This is my hand-unroll of the well known (?) 64-ary tree, or, "bitset" tree used for predecessor problems. I tried to squeeze a pretty rudimentary implementation of 200A - Cinema in $$$O(k \sqrt{k} \log_W(n))$$$ using my usual bitset tree template, but it fell pretty short (1.7s).
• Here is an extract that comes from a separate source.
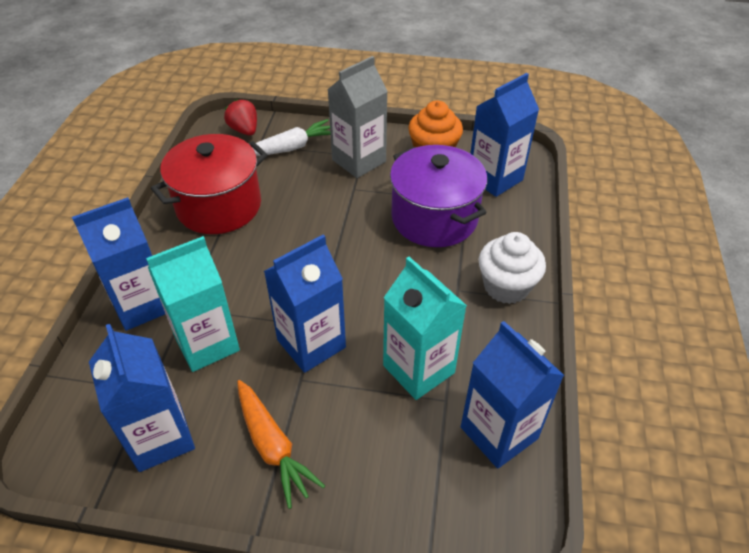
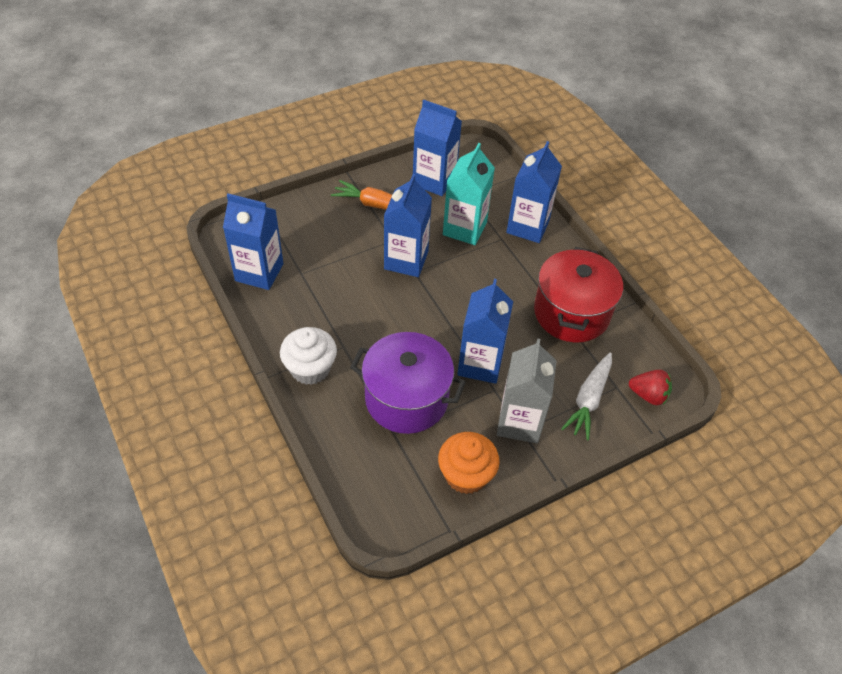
camera: 140 degrees right, 5 degrees up
turquoise carton [383,257,467,400] -> none
blue carton [470,73,539,197] -> blue carton moved to [457,279,513,384]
Rewriting made it go down to just 0.6s, which is seen in these two submissions: 376029723, 376055924.
Codestruct PredProblem
{
static constexpr int B = 64;
uint64_t tree[32];
int treeID;
PredProblem()
{
for (auto &i : tree)
i = -1;
treeID = -1;
};
void erase(const int i)
{
tree[i / B] &= ~(1ULL << (i % B));
if (!tree[i / B])
treeID &= ~(1 << (i / B));
};
bool get(const int i)
{
return tree[i / B] & (1ULL << (i % B));
};
int next(const int i)
{
uint64_t a = tree[i / B] & -(1ULL << (i % B));
if (!a)
{
int nb = __builtin_ctz(treeID & -(1 << (i / B + 1)));
return nb * B + __builtin_ctzll(tree[nb]);
}
else
return i / B * B + __builtin_ctzll(a);
};
int prev(const int i)
{
uint64_t a = tree[i / B] & ((i % B == 63 ? 0 : (1ULL << (i % B + 1))) - 1);
if (!a)
{
int x = treeID & ((1 << (i / B)) - 1);
if (!x)
return -1;
int nb = __lg(x);
return nb * B + __lg(tree[nb]);
}
else
return i / B * B + __lg(a);
};
};
This can probably beat the DSU implementation suggested (technically not in TC, since they treat $$$O(\alpha(n))$$$ as $$$O(1)$$$). At least it uses much lower memory.